Imediatamente depois desse parágrafo vem o que se lê abaixo, sobre o G-19:



"Os líderes dos demais membros do G20 declaram que o Acordo de Paris é irreversível. Reiteramos a importância de cumprir o compromisso da Convenção Quadro das Nações Unidas para as Alterações Climáticas, para todos os países desenvolvidos, que devem prover meios de implementação, incluindo recursos financeiros para ajudar países em desenvolvimento no que diga respeito a ações de mitigação e de adaptação alinhadas com os resultados de Paris; também consideramos o relatório da OECD "Investing in Climate, Investing in Growth" [Investir no Clima, Investir no Crescimento]. Reafirmamos nosso forte compromisso com o Acordo de Paris, movendo-nos rapidamente na direção de sua total implementação, segundo o princípio de responsabilidades comuns, embora diferenciadas, e respectivas capacidades, à luz de diferentes circunstâncias nacionais e, para esse objetivo, estamos de acordo com o Plano de Ação de Clima e Energia para o Crescimento do G20 de Hamburgo, como expresso no Anexo."

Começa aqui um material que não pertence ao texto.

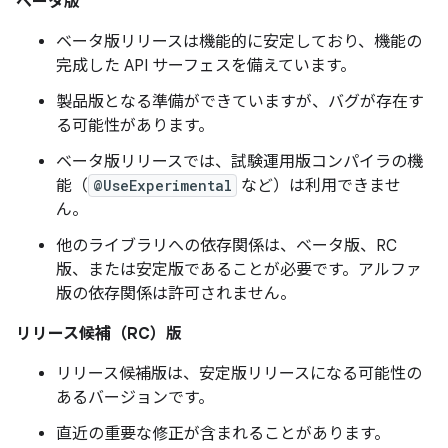
ベータ版
ベータ版リリースは機能的に安定しており、機能の
完成した API サーフェスを備えています。
製品版となる準備ができていますが、バグが存在す
る可能性があります。
ベータ版リリースでは、試験運用版コンパイラの機
能（
@UseExperimental
など）は利用できませ
ん。
他のライブラリへの依存関係は、ベータ版、RC
版、または安定版であることが必要です。アルファ
版の依存関係は許可されません。
リリース候補（RC）版
リリース候補版は、安定版リリースになる可能性の
あるバージョンです。
直近の重要な修正が含まれることがあります。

Em Hamburgo, a Organização Trump estava por todos os lados. A Primeira Filha Ivanka até assumiu a cadeira do papai no fórum dos momentos fugazes, enquanto ele trabalhava nos momentos bilaterais. Fato é que fez acontecer, apresentando um programa de $300 milhões a serem emprestados pelo Banco Mundial para mulheres que queiram ingressar no mercado financeiro com empresas start-ups no mundo em desenvolvimento. A Casa Branca e o Banco Mundial confirmam que foi ideia de Ivanka.



Longe dos temas infernais, sob perspectiva mais ensolarada, fontes eólias e solares devem se consagrar como a forma mais barata de gerar energia nos países do G-20 até 2030. Já em 2017, mais de um terço da energia na Alemanha (35%) é extraída do vento, do sol, da biomassa e de fontes hídricas (nos EUA, só 15%). Assim, a Alemanha ainda não é verde – mas está andando rápido e logo será.

Em Hamburgo, Merkel teve uma vitória na mudança climática; vitória relativa no comércio (com os EUA autoexcluídos); mas amargou perda miserável na migração em massa. Nenhum país da OTAN presente no G-20 teria colhões para fazer publicamente a conexão entre as amaldiçoadas guerras EUA/OTAN no Afeganistão, Líbia, na guerra por procuração na Síria, e os milhões de refugiados para os quais a única esperança é a Europa.


Geopoliticamente, Washington está de fato separando-se da Alemanha, ao mesmo tempo em que Inglaterra já não tem poder algum. 



O governo Trump considera inimigos Alemanha e Japão, dedicados a destruir a indústria dos EUA pela manipulação fraudulenta da moeda. No meio prazo, é razoável esperar que a Alemanha aos poucos se reaproxime da Rússia. O momento unipolar de Washington vai-se esvaindo bem depressa. E a "Guerra dos Tronos" está só começando, no reino do G-20.*****



[1] Frase de "Casablanca" (1942), referência frequente nos artigos de Pepe Escobar [NTs].